Claudio Ranieri, figura iconica del calcio internazionale e recentemente consulente senior della Roma, è tornato a far sentire la sua voce in occasione della terza edizione del prestigioso premio intitolato a Gianni Di Marzio. Durante l'evento, il tecnico romano ha voluto dedicare parole di profonda gratitudine alla memoria di Di Marzio, descrivendolo come l'uomo che ha gettato le basi della sua straordinaria carriera in panchina. Ranieri ha ricordato con emozione gli anni trascorsi insieme a Catanzaro e Catania, dove sotto la guida del suo mentore riuscì a conquistare promozioni storiche verso la massima serie. Questo legame indissolubile con la famiglia Di Marzio rappresenta per Ranieri il punto di partenza di un percorso che lo ha portato a trionfare in tutta Europa, mantenendo sempre intatta quella umiltà e professionalità che lo contraddistinguono nel mondo dello sport.

Un capitolo significativo dell'intervento di Ranieri è stato dedicato a Daniele De Rossi, attuale allenatore della Roma, e ad Attilio Lombardo, figure che stanno lasciando il segno nel panorama tecnico italiano tra Serie A e altre categorie. Ranieri ha espresso un sincero compiacimento per i risultati ottenuti da De Rossi, sottolineando come il giovane tecnico si sia integrato perfettamente nella realtà giallorossa grazie a una visione di gioco moderna e a una personalità di spicco. Secondo l'ex allenatore del Leicester, De Rossi possedeva già le doti del leader tattico quando ancora calcava i campi da gioco, agendo come un vero e proprio vice-allenatore in mediana accanto a David Pizarro. Ranieri ha evitato di impartire consigli diretti, limitandosi a osservare che il calcio è un ecosistema mutevole e vasto come un oceano, dove la capacità di adattamento e la navigazione strategica sono le chiavi fondamentali per sopravvivere a ogni tempesta agonistica.

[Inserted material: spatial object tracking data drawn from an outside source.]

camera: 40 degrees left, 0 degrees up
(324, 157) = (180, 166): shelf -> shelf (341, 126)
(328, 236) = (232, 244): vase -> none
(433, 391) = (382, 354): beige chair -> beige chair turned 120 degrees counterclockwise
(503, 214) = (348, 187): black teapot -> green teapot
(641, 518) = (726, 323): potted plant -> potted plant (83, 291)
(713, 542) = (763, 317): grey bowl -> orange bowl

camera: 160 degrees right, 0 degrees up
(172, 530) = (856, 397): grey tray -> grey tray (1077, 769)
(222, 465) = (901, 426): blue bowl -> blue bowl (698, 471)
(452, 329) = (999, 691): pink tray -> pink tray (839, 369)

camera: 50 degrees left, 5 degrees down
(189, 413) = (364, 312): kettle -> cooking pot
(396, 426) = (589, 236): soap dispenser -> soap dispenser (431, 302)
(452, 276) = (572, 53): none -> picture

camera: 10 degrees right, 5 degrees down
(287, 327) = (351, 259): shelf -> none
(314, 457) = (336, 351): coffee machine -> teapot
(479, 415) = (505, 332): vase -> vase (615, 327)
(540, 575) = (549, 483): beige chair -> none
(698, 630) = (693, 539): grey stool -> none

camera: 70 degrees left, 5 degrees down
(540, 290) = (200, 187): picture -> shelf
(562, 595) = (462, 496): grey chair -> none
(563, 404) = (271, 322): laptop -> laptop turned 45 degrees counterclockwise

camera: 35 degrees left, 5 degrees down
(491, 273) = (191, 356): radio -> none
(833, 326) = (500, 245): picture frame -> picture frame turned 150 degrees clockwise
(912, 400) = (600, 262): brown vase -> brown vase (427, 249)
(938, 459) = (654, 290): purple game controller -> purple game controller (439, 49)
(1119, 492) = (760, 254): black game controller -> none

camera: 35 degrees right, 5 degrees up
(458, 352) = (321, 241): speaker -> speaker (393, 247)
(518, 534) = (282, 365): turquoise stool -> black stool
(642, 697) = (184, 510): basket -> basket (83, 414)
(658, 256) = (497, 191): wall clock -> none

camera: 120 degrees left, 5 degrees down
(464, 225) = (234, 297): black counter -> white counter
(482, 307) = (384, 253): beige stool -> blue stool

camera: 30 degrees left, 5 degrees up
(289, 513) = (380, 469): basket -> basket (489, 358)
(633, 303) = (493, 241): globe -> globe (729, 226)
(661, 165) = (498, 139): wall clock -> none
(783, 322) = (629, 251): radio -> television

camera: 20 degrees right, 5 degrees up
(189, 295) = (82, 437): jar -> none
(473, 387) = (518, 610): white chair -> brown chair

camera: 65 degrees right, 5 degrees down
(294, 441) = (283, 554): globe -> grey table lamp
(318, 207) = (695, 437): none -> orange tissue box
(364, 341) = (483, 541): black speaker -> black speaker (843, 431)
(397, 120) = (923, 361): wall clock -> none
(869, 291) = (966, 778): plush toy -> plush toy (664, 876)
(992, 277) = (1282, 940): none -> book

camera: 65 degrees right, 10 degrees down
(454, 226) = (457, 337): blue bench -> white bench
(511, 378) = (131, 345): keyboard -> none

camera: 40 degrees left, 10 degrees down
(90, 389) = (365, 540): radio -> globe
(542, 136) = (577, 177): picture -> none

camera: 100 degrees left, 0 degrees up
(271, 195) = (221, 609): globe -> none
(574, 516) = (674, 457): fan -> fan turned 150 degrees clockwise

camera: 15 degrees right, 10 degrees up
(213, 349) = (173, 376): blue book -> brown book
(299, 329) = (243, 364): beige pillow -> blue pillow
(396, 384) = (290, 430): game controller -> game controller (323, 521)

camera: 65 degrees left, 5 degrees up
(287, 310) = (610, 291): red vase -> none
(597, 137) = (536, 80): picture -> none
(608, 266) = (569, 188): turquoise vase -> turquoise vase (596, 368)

Spostando l'analisi sul calcio europeo, Ranieri ha commentato con entusiasmo la semifinale di Champions League disputata tra Paris Saint-Germain e Bayern Monaco, definendola un esempio di puro spettacolo sportivo. Nonostante le critiche sollevate da alcuni esperti italiani in merito alle presunte lacune difensive mostrate dalle due compagini, il tecnico ha preso una posizione netta in difesa della qualità del gioco espresso. Ha evidenziato come la velocità frenetica delle azioni e il talento cristallino dei campioni in campo abbiano reso la sfida un duello avvincente, dove l'attacco ha prevalso sulla tattica conservativa. Per Ranieri, il calcio internazionale sta viaggiando a ritmi altissimi e la capacità di queste squadre di affrontarsi senza timori reverenziali rappresenta un modello di intrattenimento che dovrebbe essere apprezzato per la sua intensità, piuttosto che analizzato con eccessivo rigore difensivista tipico di certe scuole di pensiero.

Infine, il discorso si è spostato su temi più amari, come la situazione attuale del Leicester City e il declino della Nazionale italiana. Ranieri ha annunciato che visiterà a breve la città inglese dove ha compiuto il miracolo sportivo del 2016, non nascondendo il proprio dolore per la caduta del club nella terza serie inglese, una realtà che stride con il passato glorioso delle Foxes. Tuttavia, il monito più severo è stato riservato alla maglia azzurra: l'allenatore ha ribadito con forza che l'Italia non può permettersi di restare ancora a lungo ai margini delle grandi competizioni internazionali. Secondo Ranieri, è necessario un cambiamento di rotta immediato e profondo per risollevare le sorti del movimento calcistico nazionale, poiché la storia e il blasone dell'Italia impongono una presenza costante e da protagonista nei tornei che contano, dai quali manchiamo ormai da troppo tempo con conseguenze pesanti per tutto il sistema.